Research interpretation, not diagnosis or personal treatment advice. Urgent symptoms belong with a clinician, not a browser tab.
NAD+ precursor

Nicotinamide riboside (NR)

Biologically active and well studied for NAD elevation; clinical outcome evidence is thin.

The 30-second verdict NR reliably alters NAD metabolism in many human studies, but biomarker movement has not translated into a consistent package of functional or disease benefits. It should be viewed as an active NAD precursor under clinical investigation rather than established longevity therapy.

Evidence matrix

These scores describe different evidence domains. A strong mechanism cannot compensate for missing human outcomes, and a useful clinical effect need not imply slower biological ageing.
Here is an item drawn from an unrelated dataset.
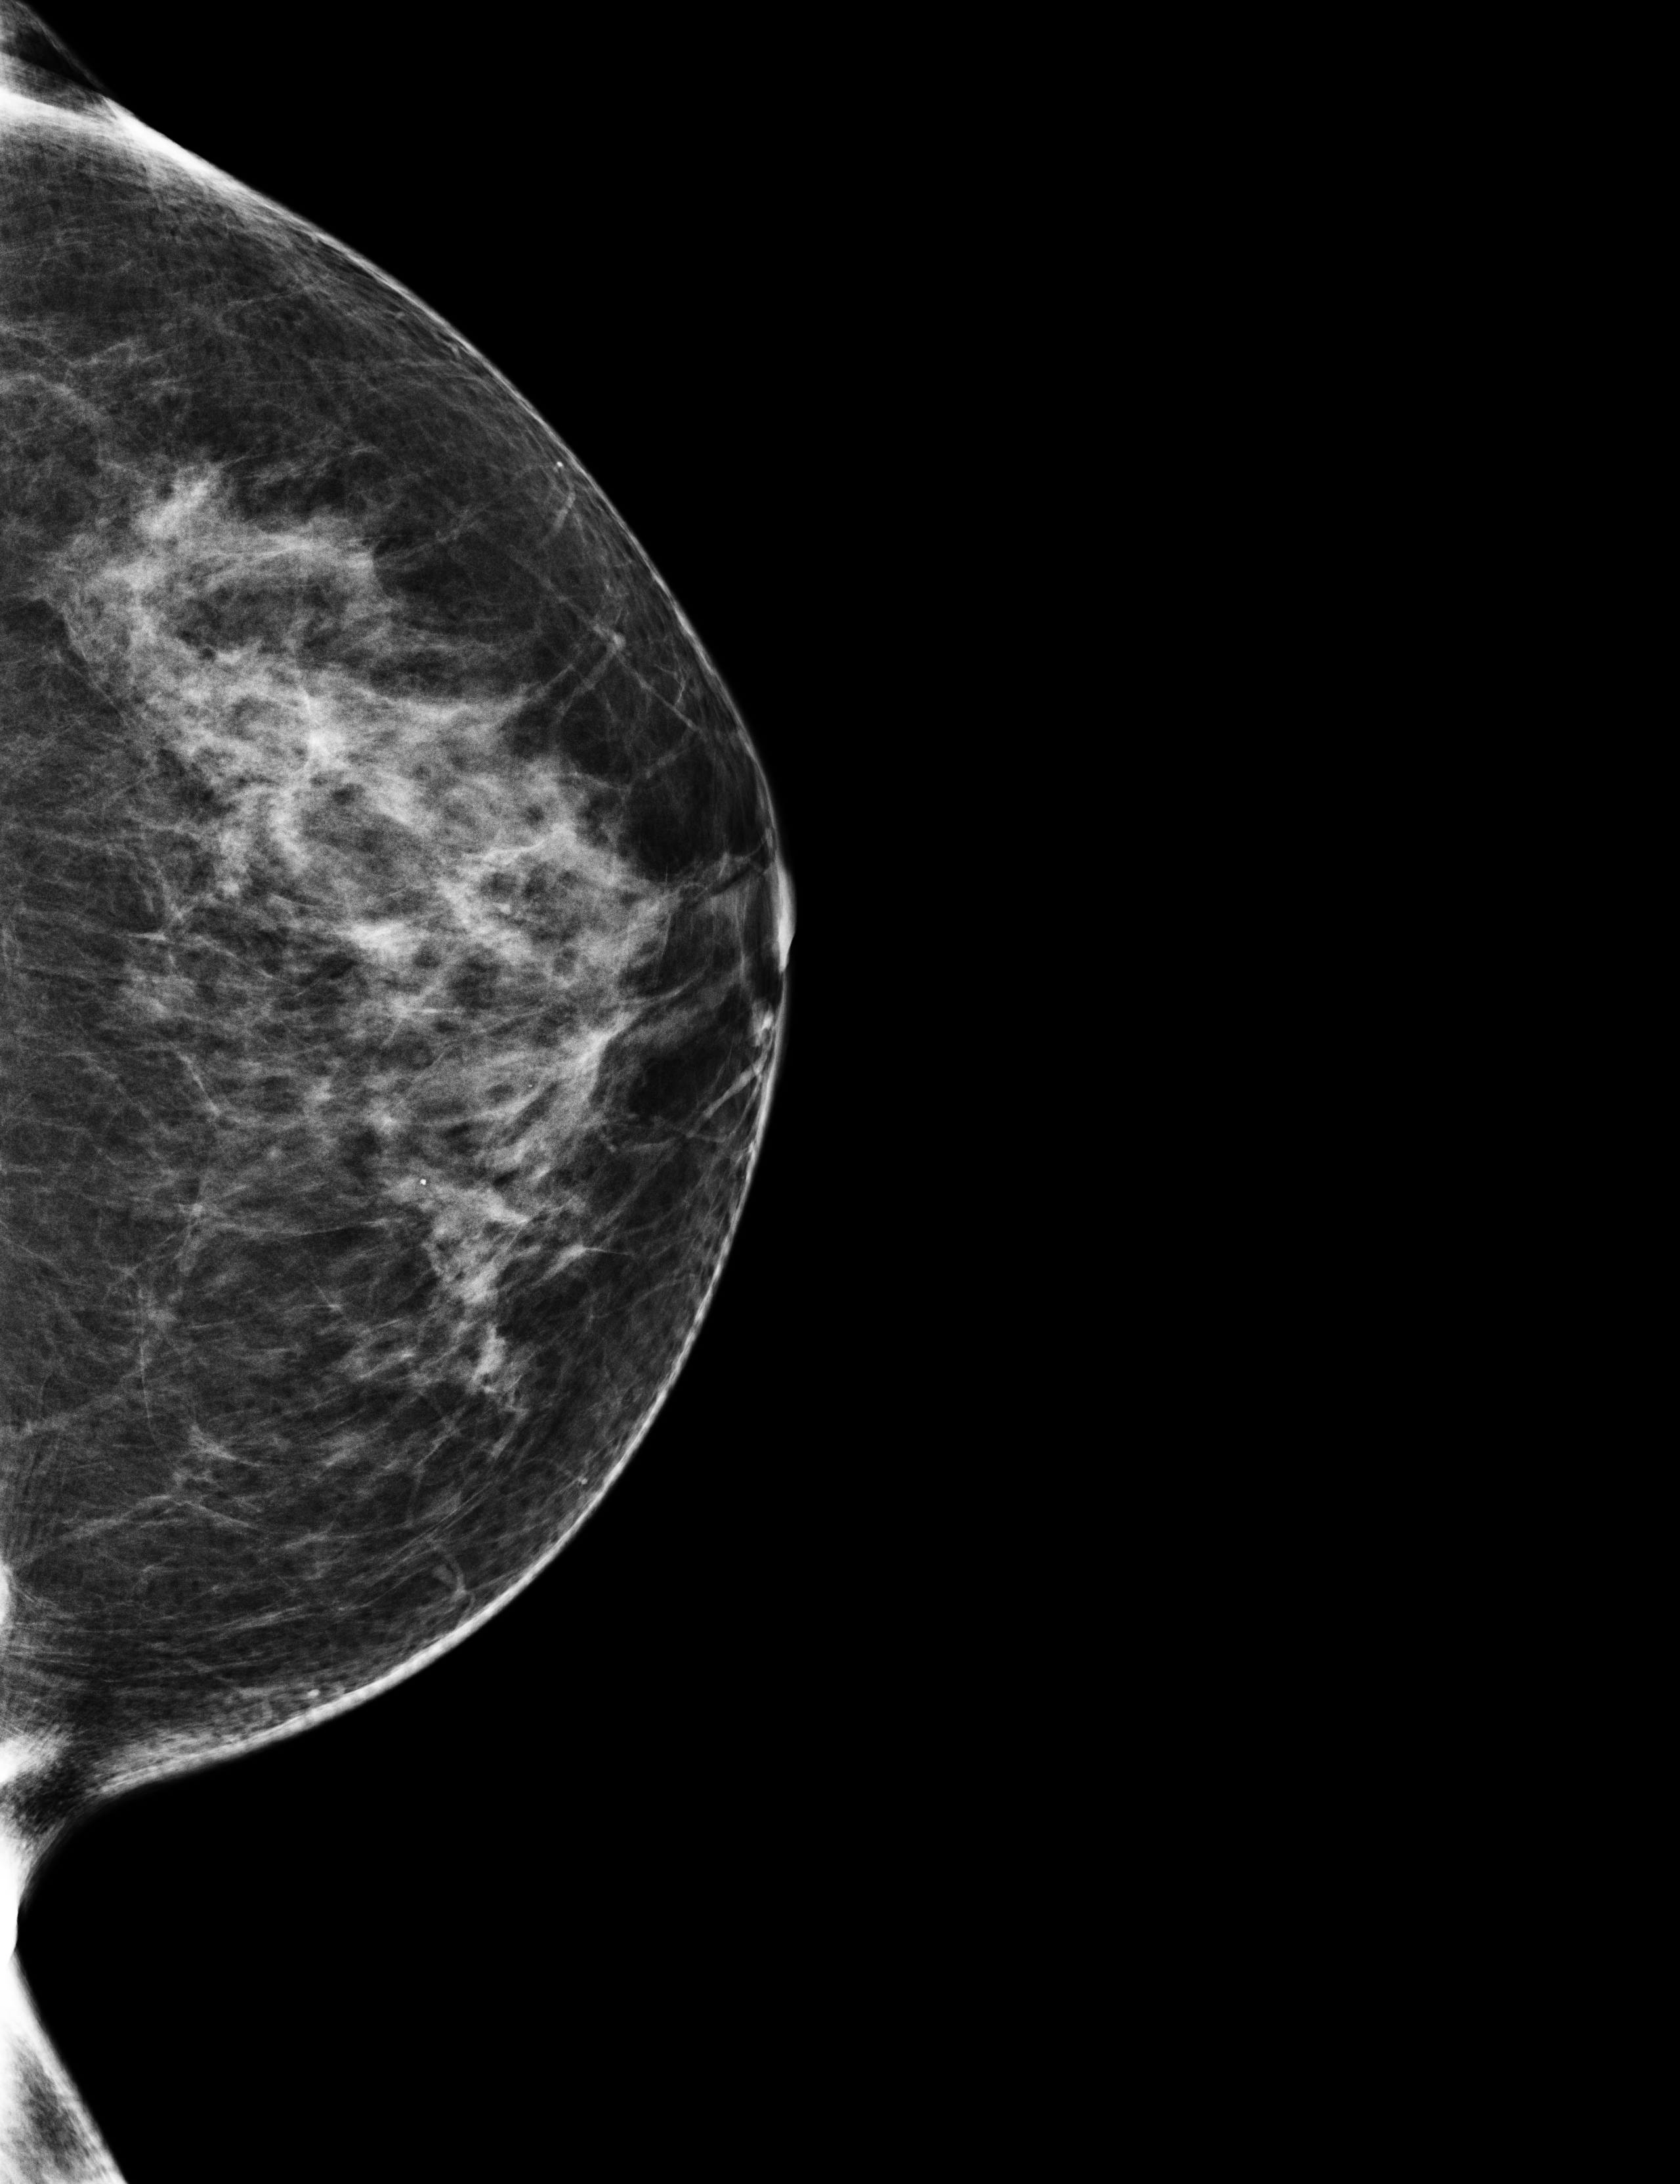
Screening examination; system: Selenia Dimensions. Female patient, age 55 years.
Image type: full-field digital mammogram. Breast: left. Projection: CC view.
Human clinical outcomes Preliminary
Human biomarkers Strong
Animal lifespan Limited
Mechanistic plausibility Moderate
Safety certainty Limited
Direct longevity relevance Preliminary

What has been shown in humans?

Trials have investigated vascular, metabolic, muscle, inflammatory and neurological outcomes with mixed results. Study populations, doses and endpoints vary substantially.

What remains uncertain?

The people most likely to benefit, meaningful clinical endpoints, multi-year safety and comparative value against inexpensive niacin-family alternatives remain uncertain.

Doses used in research

Descriptive, not prescriptive Studies use a broad range, often several hundred milligrams to around one gram daily. Study doses do not establish an optimal personal dose.

Safety and interpretation

  • Short-term tolerability is generally acceptable in published trials.
  • Long-duration outcome and safety data remain limited.
  • Combining NR with NMN mostly duplicates the same intended pathway without evidence that the combination is superior.

Primary sources and evidence reviews

Editorial note

This dossier was last reviewed on 13 July 2026. Ratings can change when larger trials, adverse-event data or better systematic reviews appear. Corrections should alter the page rather than being buried in a social-media thread.